Directions:
a) Copy the passage of the DIFFEQ reference from "Update any f(y,t,...)-dependencies" to "(def = 1E-5)" word for word.
b) Answer these questions from the DIFFEQ reference:
(i) What is the default value of the TOLerance keyword?
(ii) Which required keyword names the subroutine that DIFFEQ calls back?
(iii) In what units is the reaction rate R given?

Document passage:
.....

DIFFEQ: solve (systems of) ordinary or parabolic equations (H+)

ordinary differential equations

convert any higher order differential equations to systems of first order equations ⇒ example, e.g.:
- y1" + a*y1' + k*y1 + F = 0
- convert to
  1. y1'=y2
  2. y2'=-a*y2 - k*y1 - F
- DIFFEQ(CallBack=subname, T=t, Y=z, DY=dz, T0=t0, Go=go, TOLerance=err, DT1=Step1, itrOK=ok)
Update any f(y,t,...)-dependencies in callback subroutine sub:

required keywords	type	mini sample	Keyword sequence is irrelevant
CallBack	SUB	CB=sub	subroutine sub called back from DIFFEQ
T	NUM	T=x	the independent variable
Y	NUM	Y=y	if only 1 ODE: the dependent variable
	arr	Y=vec	dimension(N) : N ODEs, N dependent variables
DY	arr	DY=dy	same dimension as Y, to be set in callback subroutine sub
optional keywords
Go	num	G=50	max iterations (default is -1: from T0 to T)
T0	num	T0=3	initial value of T (default = 0)
DT1	num	DT1=1e-8	initial stepsize (default = 0.001)
TOLerance	num	TOL=0.01	error limit for each iteration (def = 1E-5)
NonZero	num	NZ=1e-8	y > 0 error control threshold to avoid numeric problems caused by small values of the dependent variable(s)
	0	NZ=0	y error control OFF (allow y < 0 results again)
itrOK	NUM	OK=L	L==1: after a successful iteration, else 0 use for output, or to update any f(y,t,..) work
ERror	LBL	ER=99	on error jump to label 99

solve systems of
parabolic differential equations
or
reaction-diffusion equations
- ∂y/∂t = ∂²(E⋅y)/∂x² + ∂(v⋅y)/∂x + R(x, y, y2, ..., t)
Eddy diffusion E, may be a function of t and y, physical dimension e.g. m³/m/sec, or miles²/hour
linear velocity v, may be a function of t and y, physical dimension e.g. m³/m /sec, or miles/hour
reaction rate R mole/m³/sec or cars/mile/hour.

.....

Dataset excerpts:
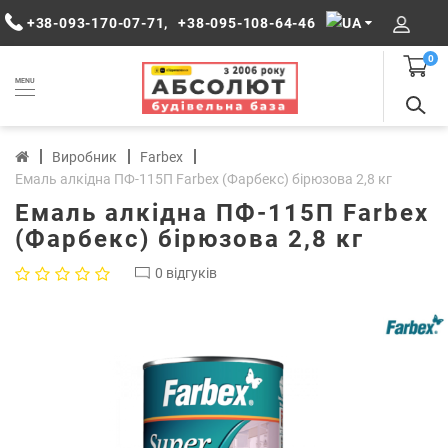
+38-093-170-07-71
,
+38-095-108-64-46
0
MENU
Виробник
Farbex
Емаль алкідна ПФ-115П Farbex (Фарбекс) бірюзова 2,8 кг
Емаль алкідна ПФ-115П Farbex
(Фарбекс) бірюзова 2,8 кг
0 відгуків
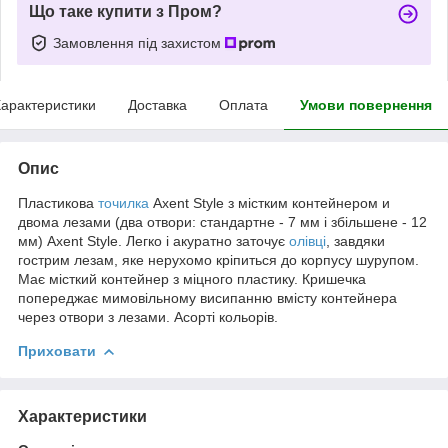
Що таке купити з Пром?
Замовлення під захистом
арактеристики
Доставка
Оплата
Умови повернення
Опис
Пластикова
точилка
Axent Style з містким контейнером и
двома лезами (два отвори: стандартне - 7 мм і збільшене - 12
мм) Axent Style. Легко і акуратно заточує
олівці
, завдяки
гострим лезам, яке нерухомо кріпиться до корпусу шурупом.
Має місткий контейнер з міцного пластику. Кришечка
попереджає мимовільному висипанню вмісту контейнера
через отвори з лезами. Асорті кольорів.
Приховати
Характеристики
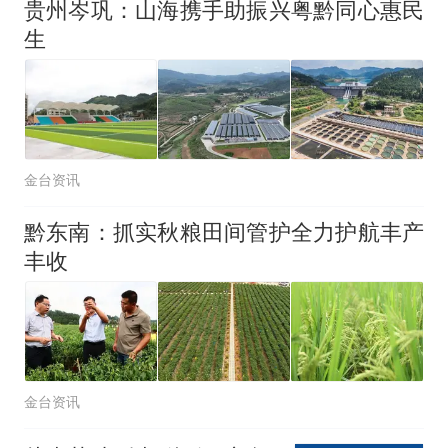
全部作废，公平么？
贵州岑巩：山海携手助振兴粤黔同心惠民
生
金台资讯
黔东南：抓实秋粮田间管护全力护航丰产
丰收
金台资讯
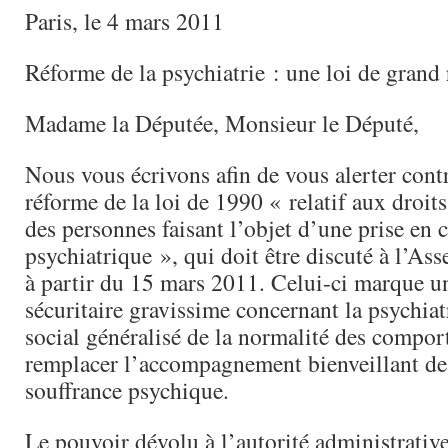
Paris, le 4 mars 2011
Réforme de la psychiatrie : une loi de grand
Madame la Députée, Monsieur le Député,
Nous vous écrivons afin de vous alerter contr
réforme de la loi de 1990 « relatif aux droits
des personnes faisant l’objet d’une prise en 
psychiatrique », qui doit être discuté à l’As
à partir du 15 mars 2011. Celui-ci marque u
sécuritaire gravissime concernant la psychiat
social généralisé de la normalité des compo
remplacer l’accompagnement bienveillant de
souffrance psychique.
Le pouvoir dévolu à l’autorité administrativ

.....

Expected results:
a)
Update any f(y,t,...)-dependencies in callback subroutine sub:

required keywords	type	mini sample	Keyword sequence is irrelevant
CallBack	SUB	CB=sub	subroutine sub called back from DIFFEQ
T	NUM	T=x	the independent variable
Y	NUM	Y=y	if only 1 ODE: the dependent variable
	arr	Y=vec	dimension(N) : N ODEs, N dependent variables
DY	arr	DY=dy	same dimension as Y, to be set in callback subroutine sub
optional keywords
Go	num	G=50	max iterations (default is -1: from T0 to T)
T0	num	T0=3	initial value of T (default = 0)
DT1	num	DT1=1e-8	initial stepsize (default = 0.001)
TOLerance	num	TOL=0.01	error limit for each iteration (def = 1E-5)

b)
(i) 1E-5
(ii) CallBack
(iii) mole/m³/sec or cars/mile/hour